▶ _Exercise directions_
Please retype the records below exactly, omitting any images.

▶ _Supplied entries_
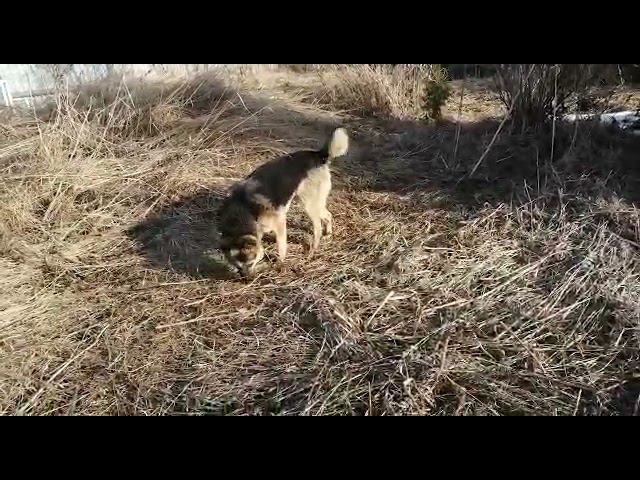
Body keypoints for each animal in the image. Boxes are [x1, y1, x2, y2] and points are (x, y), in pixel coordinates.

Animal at [217, 127, 349, 276]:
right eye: (238, 267)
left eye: (251, 263)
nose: (247, 278)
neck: (245, 209)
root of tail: (318, 155)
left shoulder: (279, 222)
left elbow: (281, 246)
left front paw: (280, 262)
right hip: (312, 201)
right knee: (328, 215)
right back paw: (329, 234)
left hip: (308, 205)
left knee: (317, 228)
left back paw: (313, 249)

▶ _Solution_
Body keypoints for each animal in the image. Boxes are [x1, y1, x2, y2] and points are (x, y), in pixel coordinates.

Animal at [217, 127, 349, 276]:
right eye: (238, 267)
left eye: (251, 263)
nose: (247, 278)
neck: (245, 209)
root of tail: (318, 155)
left shoulder: (279, 222)
left elbow: (281, 246)
left front paw: (280, 262)
right hip: (312, 201)
right knee: (328, 215)
right back paw: (329, 234)
left hip: (308, 205)
left knee: (317, 228)
left back paw: (313, 249)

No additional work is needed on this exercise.